A "Feminine" Mistake*

Things like this just leave me sad. There is more wrong with her attitude and behavior and conception of marriage in that article than I could catalog in a dozen blog posts. I truly pity her husband. And just think what this example does to her children...

Having never been married, I have no proof of the kind of wife I'd be, but I like to think I know what I wouldn'tbe. For starters, I'm smart enough not to marry someone I'd consider a "fixer-upper" of a man or one whose lifestyle isn't compatible with mine, and so I expect I'd feel no need to become a nagging harpy in order to get what I want/need (not that that's a good tactic, anyway). If he isn't what I need, I wouldn't marry him. If I need something in a relationship that I'm not getting, I discuss it with respect, like a loving adult. Simple, isn't it?

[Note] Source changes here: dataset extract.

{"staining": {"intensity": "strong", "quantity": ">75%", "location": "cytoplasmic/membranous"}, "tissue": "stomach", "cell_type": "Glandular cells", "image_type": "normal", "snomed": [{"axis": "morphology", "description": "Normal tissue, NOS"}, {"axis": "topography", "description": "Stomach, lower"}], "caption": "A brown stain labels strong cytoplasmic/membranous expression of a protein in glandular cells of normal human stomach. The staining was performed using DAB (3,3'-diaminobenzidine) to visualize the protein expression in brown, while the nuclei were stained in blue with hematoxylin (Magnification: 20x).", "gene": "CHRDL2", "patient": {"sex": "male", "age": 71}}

Yet women like her are a stereotype for a reason, and they are an embarrassment to me as a female. More than that, they are an impediment. I can't count the number of men I've met in the last 5 years who automatically assume I have more in common with someone like her than someone who genuinely loves men: I'm female, therefore I'd become a _________ [fill in the blank with any nasty description of a female] if I ever got a ring on my finger... that is, if they haven't automatically assumed I already go through life as a manipulative ball-buster.

Leslie, you give the rest of us a bad name.

*The fact that this woman has authored a book called The Feminine Mistake should surprise no one.